_Study material_
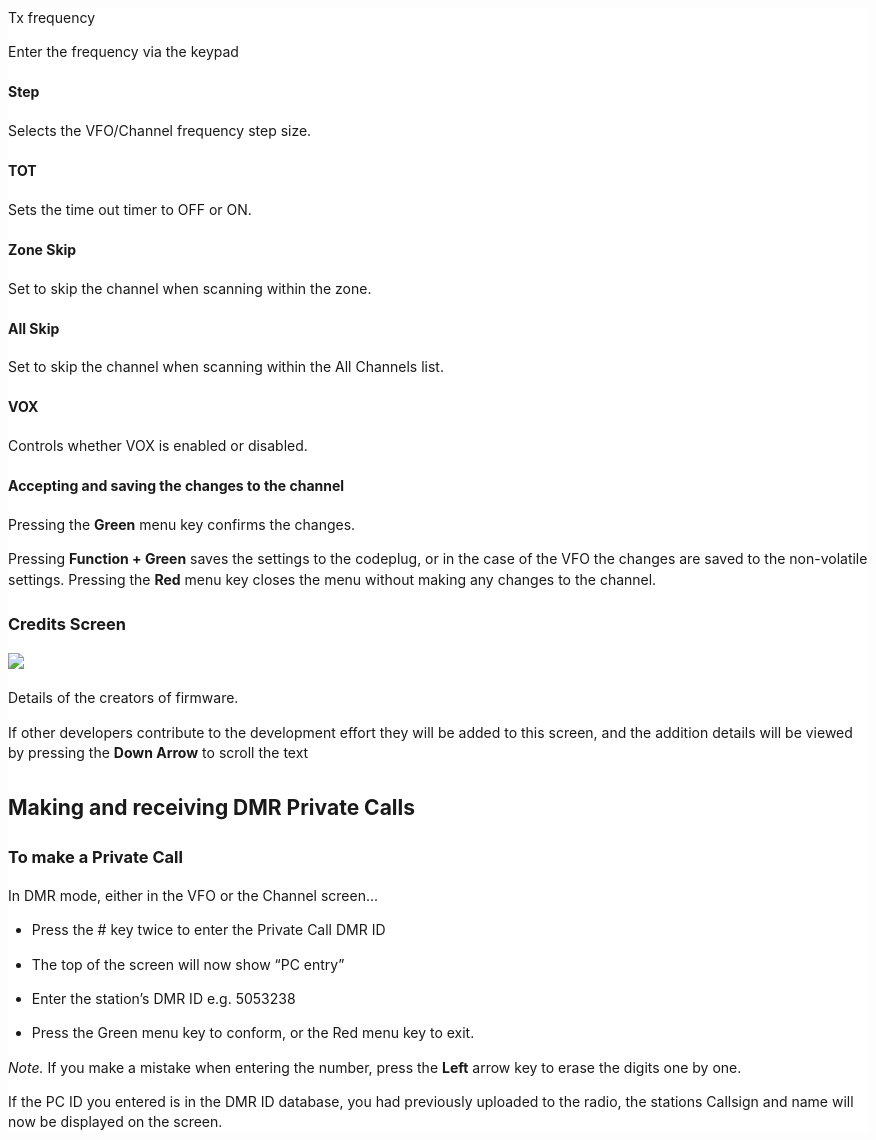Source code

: Tx frequency

Enter the frequency via the keypad

#### Step
Selects the VFO/Channel frequency step size.

#### TOT
Sets the time out timer to OFF or ON.

#### Zone Skip
Set to skip the channel when scanning within the zone.

#### All Skip
Set to skip the channel when scanning within the All Channels list.

#### VOX

Controls whether VOX is enabled or disabled.

#### Accepting and saving the changes to the channel
Pressing the **Green** menu key confirms the changes.

Pressing **Function + Green** saves the settings to the codeplug, or in the case of the VFO the changes are saved to the non-volatile settings.
Pressing the **Red** menu key closes the menu without making any changes to the channel.

### Credits Screen

![](media/credits.png)

Details of the creators of firmware.

If other developers contribute to the development effort they will be added to this screen, and the addition details will be viewed by pressing the **Down Arrow** to scroll the text

## Making and receiving DMR Private Calls

### To make a Private Call

In DMR mode, either in the VFO or the Channel screen...

* Press the # key twice to enter the Private Call DMR ID

* The top of the screen will now show “PC entry”

* Enter the station’s DMR ID e.g. 5053238

* Press the Green menu key to conform, or the Red menu key to exit.

*Note.* If you make a mistake when entering the number, press the **Left** arrow key to erase the digits one by one.

If the PC ID you entered is in the DMR ID database, you had previously uploaded to the radio, the stations Callsign and name will now be displayed on the screen.
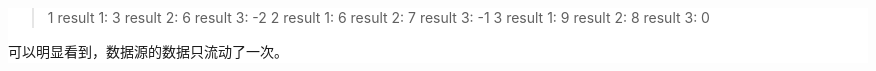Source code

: >1
>result 1:  3
>result 2:  6
>result 3:  -2
>2
>result 1:  6
>result 2:  7
>result 3:  -1
>3
>result 1:  9
>result 2:  8
>result 3:  0

可以明显看到，数据源的数据只流动了一次。

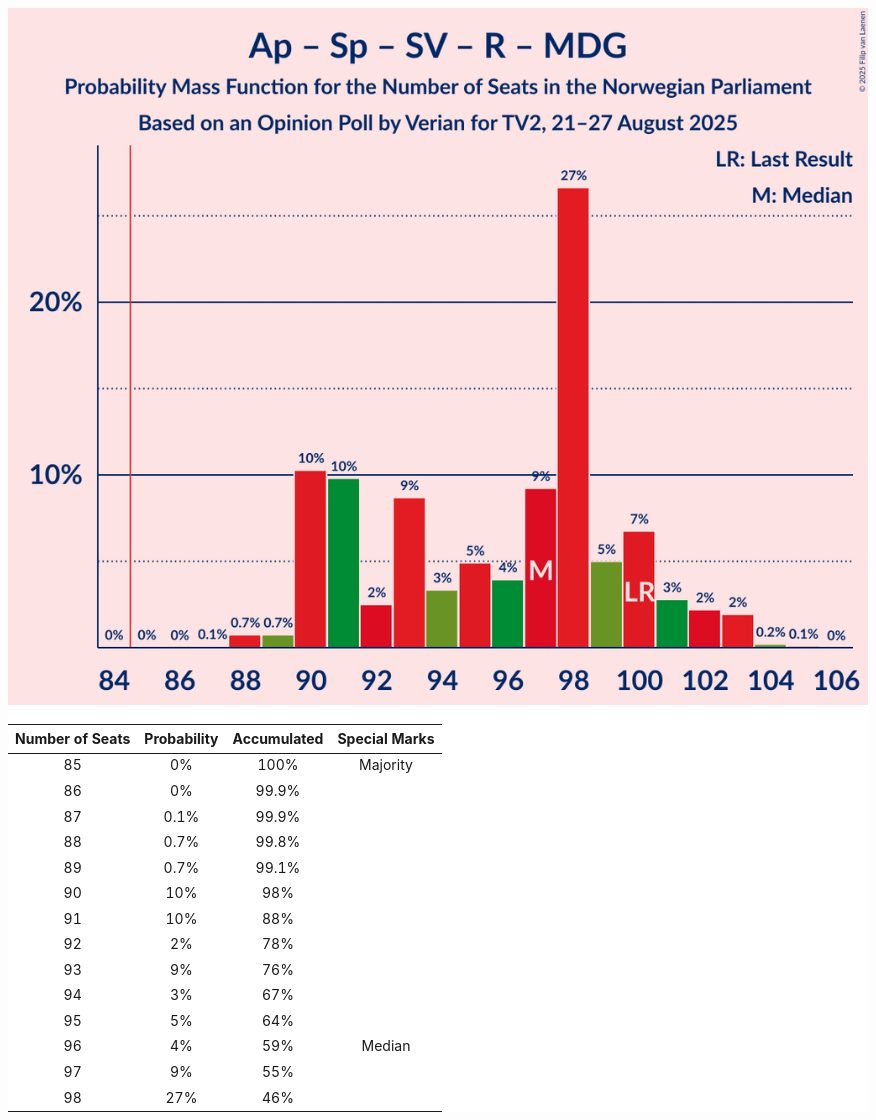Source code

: ![Graph with seats probability mass function not yet produced](2025-08-27-Verian-coalitions-seats-pmf-ap–sp–sv–r–mdg.png "Seats Probability Mass Function")

| Number of Seats | Probability | Accumulated | Special Marks |
|:---------------:|:-----------:|:-----------:|:-------------:|
| 85 | 0% | 100% | Majority |
| 86 | 0% | 99.9% |  |
| 87 | 0.1% | 99.9% |  |
| 88 | 0.7% | 99.8% |  |
| 89 | 0.7% | 99.1% |  |
| 90 | 10% | 98% |  |
| 91 | 10% | 88% |  |
| 92 | 2% | 78% |  |
| 93 | 9% | 76% |  |
| 94 | 3% | 67% |  |
| 95 | 5% | 64% |  |
| 96 | 4% | 59% | Median |
| 97 | 9% | 55% |  |
| 98 | 27% | 46% |  |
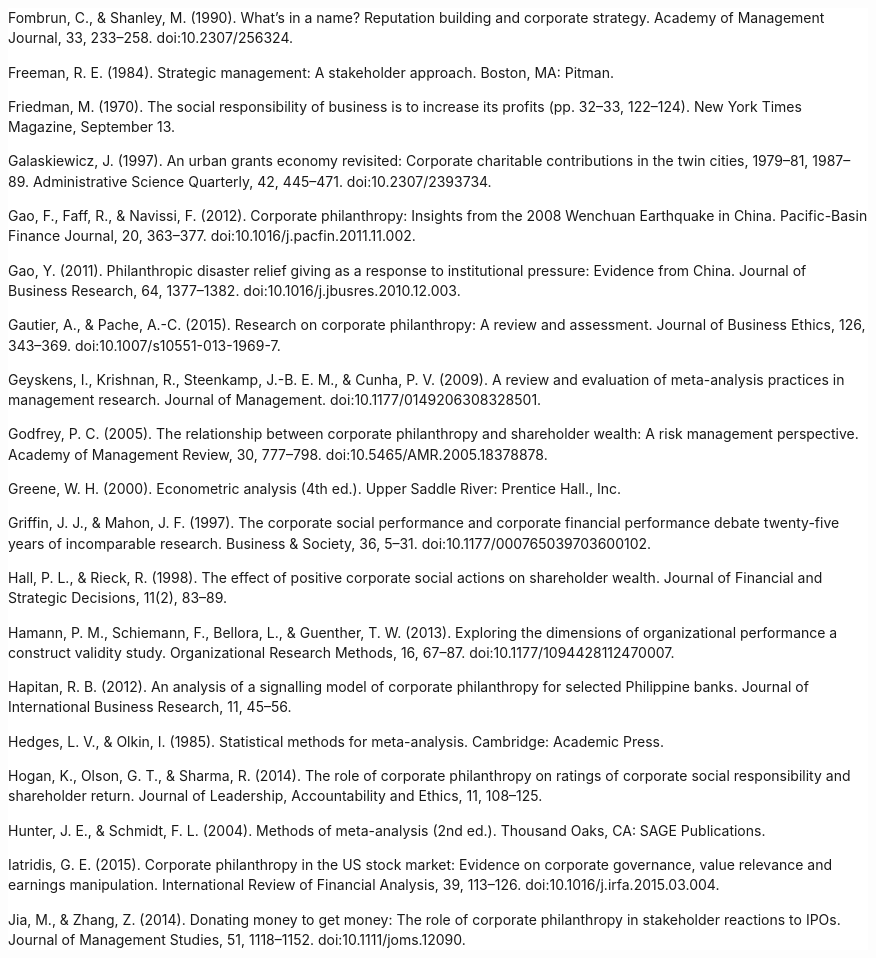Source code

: Fombrun, C., & Shanley, M. (1990). What’s in a name? Reputation building and corporate strategy. Academy of Management Journal, 33, 233–258. doi:10.2307/256324.

Freeman, R. E. (1984). Strategic management: A stakeholder approach. Boston, MA: Pitman.

Friedman, M. (1970). The social responsibility of business is to increase its profits (pp. 32–33, 122–124). New York Times Magazine, September 13.

Galaskiewicz, J. (1997). An urban grants economy revisited: Corporate charitable contributions in the twin cities, 1979–81, 1987–89. Administrative Science Quarterly, 42, 445–471. doi:10.2307/2393734.

Gao, F., Faff, R., & Navissi, F. (2012). Corporate philanthropy: Insights from the 2008 Wenchuan Earthquake in China. Pacific-Basin Finance Journal, 20, 363–377. doi:10.1016/j.pacfin.2011.11.002.

Gao, Y. (2011). Philanthropic disaster relief giving as a response to institutional pressure: Evidence from China. Journal of Business Research, 64, 1377–1382. doi:10.1016/j.jbusres.2010.12.003.

Gautier, A., & Pache, A.-C. (2015). Research on corporate philanthropy: A review and assessment. Journal of Business Ethics, 126, 343–369. doi:10.1007/s10551-013-1969-7.

Geyskens, I., Krishnan, R., Steenkamp, J.-B. E. M., & Cunha, P. V. (2009). A review and evaluation of meta-analysis practices in management research. Journal of Management. doi:10.1177/0149206308328501.

Godfrey, P. C. (2005). The relationship between corporate philanthropy and shareholder wealth: A risk management perspective. Academy of Management Review, 30, 777–798. doi:10.5465/AMR.2005.18378878.

Greene, W. H. (2000). Econometric analysis (4th ed.). Upper Saddle River: Prentice Hall., Inc.

Griffin, J. J., & Mahon, J. F. (1997). The corporate social performance and corporate financial performance debate twenty-five years of incomparable research. Business & Society, 36, 5–31. doi:10.1177/000765039703600102.

Hall, P. L., & Rieck, R. (1998). The effect of positive corporate social actions on shareholder wealth. Journal of Financial and Strategic Decisions, 11(2), 83–89.

Hamann, P. M., Schiemann, F., Bellora, L., & Guenther, T. W. (2013). Exploring the dimensions of organizational performance a construct validity study. Organizational Research Methods, 16, 67–87. doi:10.1177/1094428112470007.

Hapitan, R. B. (2012). An analysis of a signalling model of corporate philanthropy for selected Philippine banks. Journal of International Business Research, 11, 45–56.

Hedges, L. V., & Olkin, I. (1985). Statistical methods for meta-analysis. Cambridge: Academic Press.

Hogan, K., Olson, G. T., & Sharma, R. (2014). The role of corporate philanthropy on ratings of corporate social responsibility and shareholder return. Journal of Leadership, Accountability and Ethics, 11, 108–125.

Hunter, J. E., & Schmidt, F. L. (2004). Methods of meta-analysis (2nd ed.). Thousand Oaks, CA: SAGE Publications.

Iatridis, G. E. (2015). Corporate philanthropy in the US stock market: Evidence on corporate governance, value relevance and earnings manipulation. International Review of Financial Analysis, 39, 113–126. doi:10.1016/j.irfa.2015.03.004.

Jia, M., & Zhang, Z. (2014). Donating money to get money: The role of corporate philanthropy in stakeholder reactions to IPOs. Journal of Management Studies, 51, 1118–1152. doi:10.1111/joms.12090.
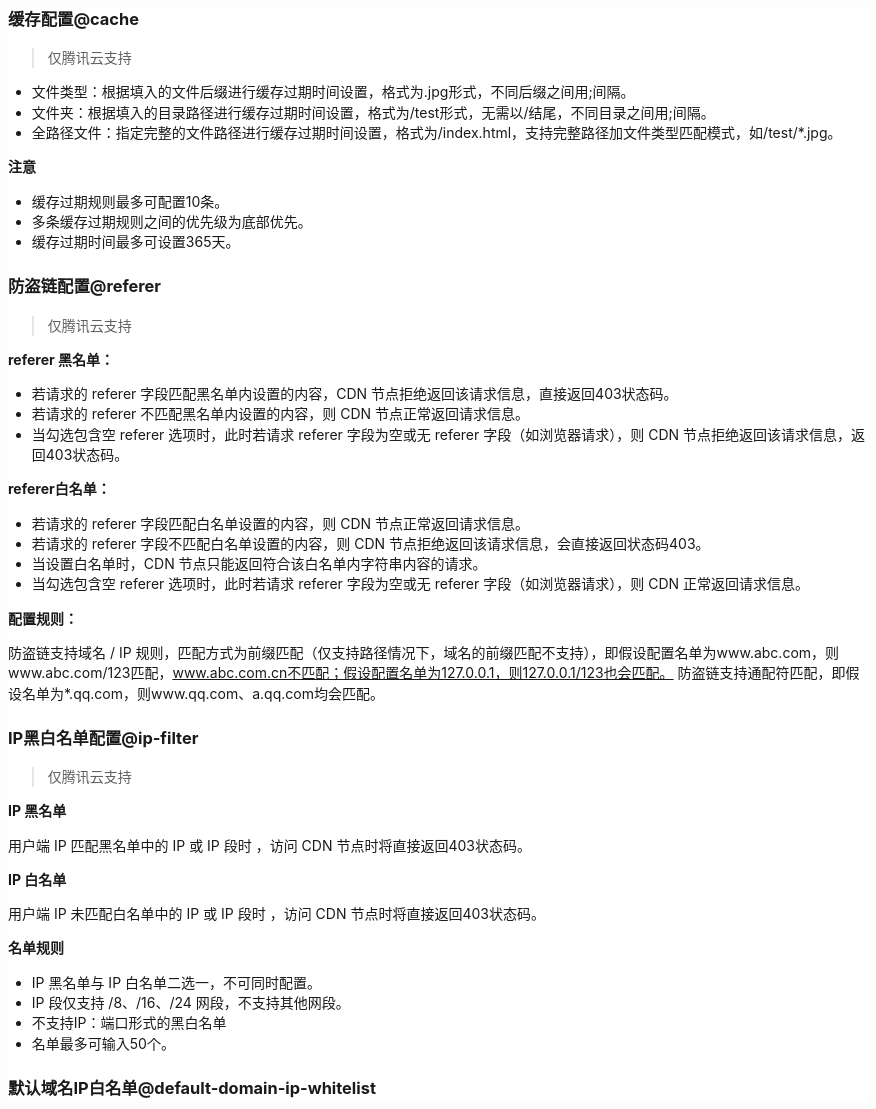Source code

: ### 缓存配置@cache

> 仅腾讯云支持

- 文件类型：根据填入的文件后缀进行缓存过期时间设置，格式为.jpg形式，不同后缀之间用;间隔。
- 文件夹：根据填入的目录路径进行缓存过期时间设置，格式为/test形式，无需以/结尾，不同目录之间用;间隔。
- 全路径文件：指定完整的文件路径进行缓存过期时间设置，格式为/index.html，支持完整路径加文件类型匹配模式，如/test/*.jpg。

**注意**

- 缓存过期规则最多可配置10条。
- 多条缓存过期规则之间的优先级为底部优先。
- 缓存过期时间最多可设置365天。

### 防盗链配置@referer

> 仅腾讯云支持

**referer 黑名单：**

- 若请求的 referer 字段匹配黑名单内设置的内容，CDN 节点拒绝返回该请求信息，直接返回403状态码。
- 若请求的 referer 不匹配黑名单内设置的内容，则 CDN 节点正常返回请求信息。
- 当勾选包含空 referer 选项时，此时若请求 referer 字段为空或无 referer 字段（如浏览器请求），则 CDN 节点拒绝返回该请求信息，返回403状态码。

**referer白名单：**

- 若请求的 referer 字段匹配白名单设置的内容，则 CDN 节点正常返回请求信息。
- 若请求的 referer 字段不匹配白名单设置的内容，则 CDN 节点拒绝返回该请求信息，会直接返回状态码403。
- 当设置白名单时，CDN 节点只能返回符合该白名单内字符串内容的请求。
- 当勾选包含空 referer 选项时，此时若请求 referer 字段为空或无 referer 字段（如浏览器请求），则 CDN 正常返回请求信息。

**配置规则：**

防盗链支持域名 / IP 规则，匹配方式为前缀匹配（仅支持路径情况下，域名的前缀匹配不支持），即假设配置名单为www.abc.com，则www.abc.com/123匹配，www.abc.com.cn不匹配；假设配置名单为127.0.0.1，则127.0.0.1/123也会匹配。
防盗链支持通配符匹配，即假设名单为*.qq.com，则www.qq.com、a.qq.com均会匹配。

### IP黑白名单配置@ip-filter

> 仅腾讯云支持

**IP 黑名单**

用户端 IP 匹配黑名单中的 IP 或 IP 段时 ，访问 CDN 节点时将直接返回403状态码。

**IP 白名单**

用户端 IP 未匹配白名单中的 IP 或 IP 段时 ，访问 CDN 节点时将直接返回403状态码。

**名单规则**

- IP 黑名单与 IP 白名单二选一，不可同时配置。
- IP 段仅支持 /8、/16、/24 网段，不支持其他网段。
- 不支持IP：端口形式的黑白名单
- 名单最多可输入50个。

### 默认域名IP白名单@default-domain-ip-whitelist
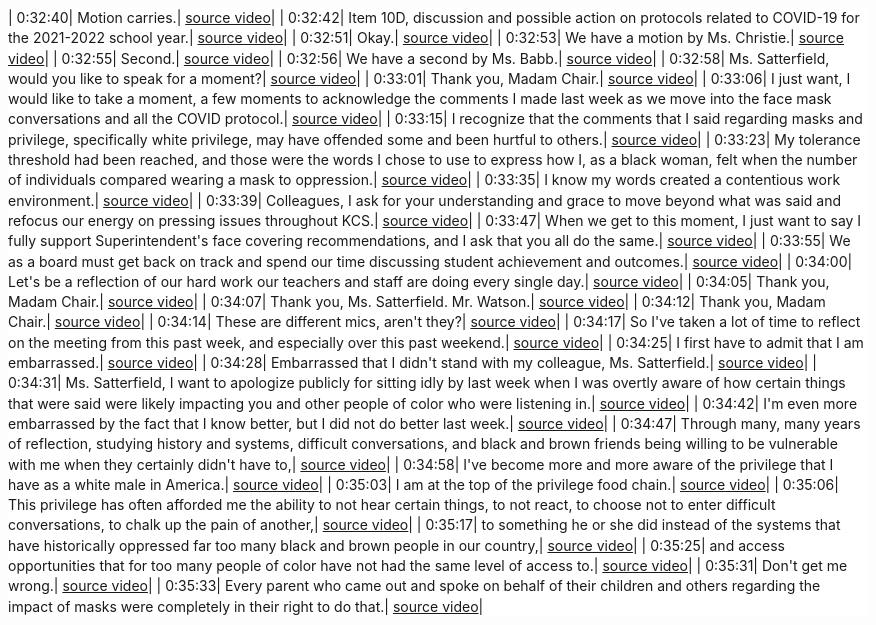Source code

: | 0:32:40| Motion carries.| [source video](https://archive.org/details/school-board-264-210414?start=1960)|
| 0:32:42| Item 10D, discussion and possible action on protocols related to COVID-19 for the 2021-2022 school year.| [source video](https://archive.org/details/school-board-264-210414?start=1962)|
| 0:32:51| Okay.| [source video](https://archive.org/details/school-board-264-210414?start=1971)|
| 0:32:53| We have a motion by Ms. Christie.| [source video](https://archive.org/details/school-board-264-210414?start=1973)|
| 0:32:55| Second.| [source video](https://archive.org/details/school-board-264-210414?start=1975)|
| 0:32:56| We have a second by Ms. Babb.| [source video](https://archive.org/details/school-board-264-210414?start=1976)|
| 0:32:58| Ms. Satterfield, would you like to speak for a moment?| [source video](https://archive.org/details/school-board-264-210414?start=1978)|
| 0:33:01| Thank you, Madam Chair.| [source video](https://archive.org/details/school-board-264-210414?start=1981)|
| 0:33:06| I just want, I would like to take a moment, a few moments to acknowledge the comments I made last week as we move into the face mask conversations and all the COVID protocol.| [source video](https://archive.org/details/school-board-264-210414?start=1986)|
| 0:33:15| I recognize that the comments that I said regarding masks and privilege, specifically white privilege, may have offended some and been hurtful to others.| [source video](https://archive.org/details/school-board-264-210414?start=1995)|
| 0:33:23| My tolerance threshold had been reached, and those were the words I chose to use to express how I, as a black woman, felt when the number of individuals compared wearing a mask to oppression.| [source video](https://archive.org/details/school-board-264-210414?start=2003)|
| 0:33:35| I know my words created a contentious work environment.| [source video](https://archive.org/details/school-board-264-210414?start=2015)|
| 0:33:39| Colleagues, I ask for your understanding and grace to move beyond what was said and refocus our energy on pressing issues throughout KCS.| [source video](https://archive.org/details/school-board-264-210414?start=2019)|
| 0:33:47| When we get to this moment, I just want to say I fully support Superintendent's face covering recommendations, and I ask that you all do the same.| [source video](https://archive.org/details/school-board-264-210414?start=2027)|
| 0:33:55| We as a board must get back on track and spend our time discussing student achievement and outcomes.| [source video](https://archive.org/details/school-board-264-210414?start=2035)|
| 0:34:00| Let's be a reflection of our hard work our teachers and staff are doing every single day.| [source video](https://archive.org/details/school-board-264-210414?start=2040)|
| 0:34:05| Thank you, Madam Chair.| [source video](https://archive.org/details/school-board-264-210414?start=2045)|
| 0:34:07| Thank you, Ms. Satterfield. Mr. Watson.| [source video](https://archive.org/details/school-board-264-210414?start=2047)|
| 0:34:12| Thank you, Madam Chair.| [source video](https://archive.org/details/school-board-264-210414?start=2052)|
| 0:34:14| These are different mics, aren't they?| [source video](https://archive.org/details/school-board-264-210414?start=2054)|
| 0:34:17| So I've taken a lot of time to reflect on the meeting from this past week, and especially over this past weekend.| [source video](https://archive.org/details/school-board-264-210414?start=2057)|
| 0:34:25| I first have to admit that I am embarrassed.| [source video](https://archive.org/details/school-board-264-210414?start=2065)|
| 0:34:28| Embarrassed that I didn't stand with my colleague, Ms. Satterfield.| [source video](https://archive.org/details/school-board-264-210414?start=2068)|
| 0:34:31| Ms. Satterfield, I want to apologize publicly for sitting idly by last week when I was overtly aware of how certain things that were said were likely impacting you and other people of color who were listening in.| [source video](https://archive.org/details/school-board-264-210414?start=2071)|
| 0:34:42| I'm even more embarrassed by the fact that I know better, but I did not do better last week.| [source video](https://archive.org/details/school-board-264-210414?start=2082)|
| 0:34:47| Through many, many years of reflection, studying history and systems, difficult conversations, and black and brown friends being willing to be vulnerable with me when they certainly didn't have to,| [source video](https://archive.org/details/school-board-264-210414?start=2087)|
| 0:34:58| I've become more and more aware of the privilege that I have as a white male in America.| [source video](https://archive.org/details/school-board-264-210414?start=2098)|
| 0:35:03| I am at the top of the privilege food chain.| [source video](https://archive.org/details/school-board-264-210414?start=2103)|
| 0:35:06| This privilege has often afforded me the ability to not hear certain things, to not react, to choose not to enter difficult conversations, to chalk up the pain of another,| [source video](https://archive.org/details/school-board-264-210414?start=2106)|
| 0:35:17| to something he or she did instead of the systems that have historically oppressed far too many black and brown people in our country,| [source video](https://archive.org/details/school-board-264-210414?start=2117)|
| 0:35:25| and access opportunities that for too many people of color have not had the same level of access to.| [source video](https://archive.org/details/school-board-264-210414?start=2125)|
| 0:35:31| Don't get me wrong.| [source video](https://archive.org/details/school-board-264-210414?start=2131)|
| 0:35:33| Every parent who came out and spoke on behalf of their children and others regarding the impact of masks were completely in their right to do that.| [source video](https://archive.org/details/school-board-264-210414?start=2133)|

_Task instructions_
Print, word for word, the lines of the entries between the line holding "Call DMR ID" and the line holding "one by one.", inclusive.

_Output for this exercise_
* Press the # key twice to enter the Private Call DMR ID

* The top of the screen will now show “PC entry”

* Enter the station’s DMR ID e.g. 5053238

* Press the Green menu key to conform, or the Red menu key to exit.

*Note.* If you make a mistake when entering the number, press the **Left** arrow key to erase the digits one by one.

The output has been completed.